# SPARQL queries of CWLProv provenance files
This document provides an overview of different SPARQL queries, together with their (expected) result.

## Import modules & queries

In [2]:
import os
import rdflib
from pathlib import Path

In [3]:
cwd = Path(os.getcwd())
queries_dir = cwd / 'queries'

## Functions

In [4]:
def run_query(rdf_file, query_file):
    """
    file = RDF file; query_file = path to sparql query file.
    """
    g = rdflib.Graph()
    g.parse(rdf_file)
    with open(query_file, 'r')  as f:
        query = f.read()
        
    qres = g.query(query)
    
    return qres

## SPARQL queries

List all the Docker images used in this workflow run.

In [5]:
provenance_file = cwd / "labels_wf_primary_cwlprov.ttl" # replace this with provenance file of full workflow run
extract_images_query = queries_dir / "docker_images.sparql"
response = run_query(provenance_file, extract_images_query)
for row in response:
    print(f"{row.step} used {row.image}")

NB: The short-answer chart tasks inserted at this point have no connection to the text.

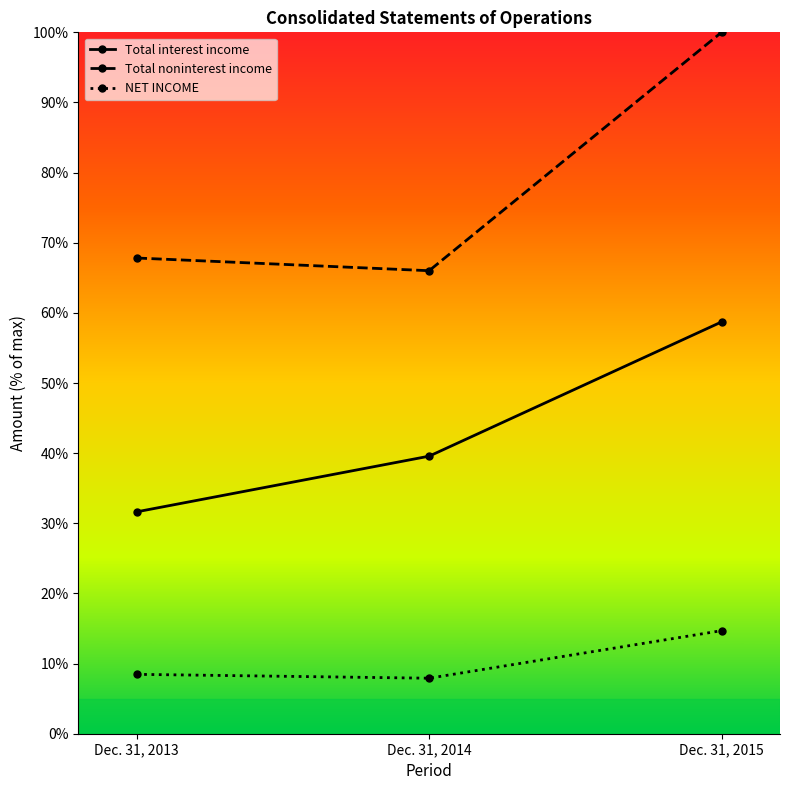

What is the smallest value displayed?

7.9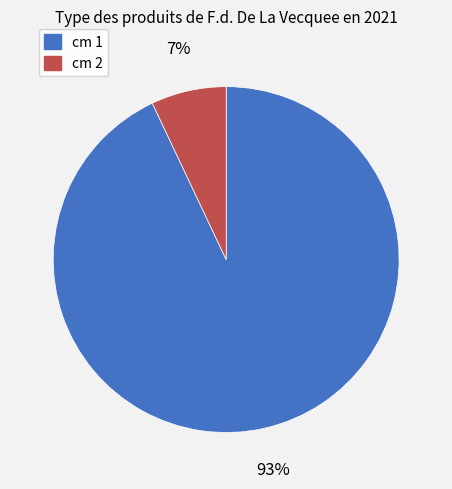

Combined, do cm 1 and cm 2 account for over 50%?

Yes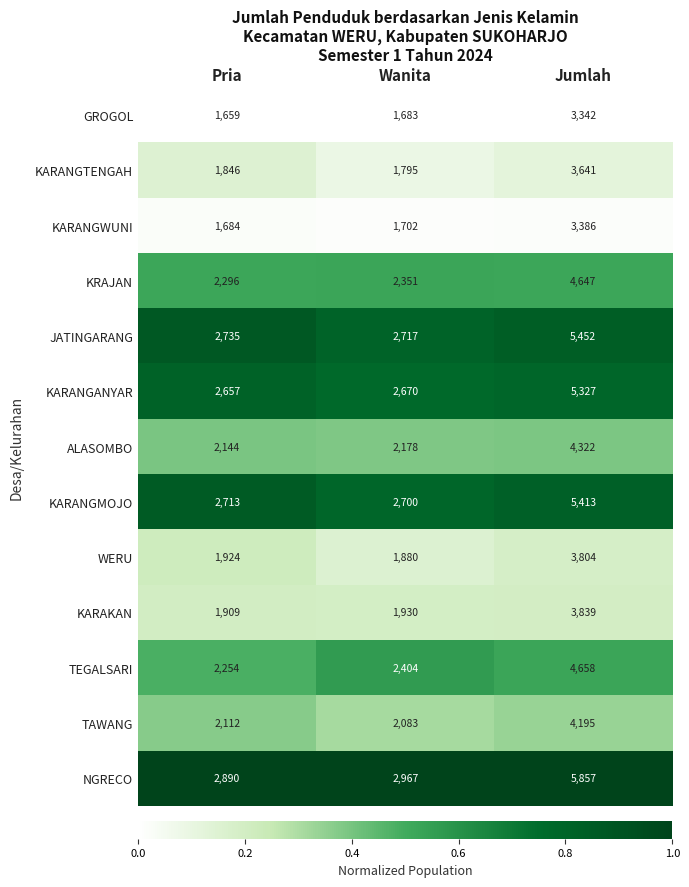

At which label is KARANGMOJO closest to 4056?

Pria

arcp://uuid,a914217a-5cd2-457d-85cc-7472eeb17bfd/workflow/packed.cwl#main/generate_pc7 used amancevice/pandas:1.3.4-slim


List every entity that has a DOI.

In [19]:
provenance_file = cwd / 'data_ann_ex1_primary.cwlprov.ttl' # replace this with provenance file of full workflow run
extract_doi_query = queries_dir / 'dois.sparql'
response = run_query(provenance_file, extract_doi_query)
for row in response:
    print(f"{row.doi}")

<doi>
<doi>
dataset_identifier


Extract the formats of all files for which this is specified.

In [18]:
provenance_file = cwd / 'data_ann_ex2_primary.cwlprov.ttl'
extract_format_query = queries_dir / 'format.sparql'
response = run_query(provenance_file, extract_format_query)
for row in response:
    print(f"{row.basename} has format {row.format}")

sabdab_summary_all_20220527.tsv has format https://www.iana.org/assignments/media-types/text/tab-separated-values
7mb7.cif has format http://edamontology.org/format_1477
7zxf.cif has format http://edamontology.org/format_1477


<rdflib.plugins.sparql.processor.SPARQLResult at 0x7fd6944bbfa0>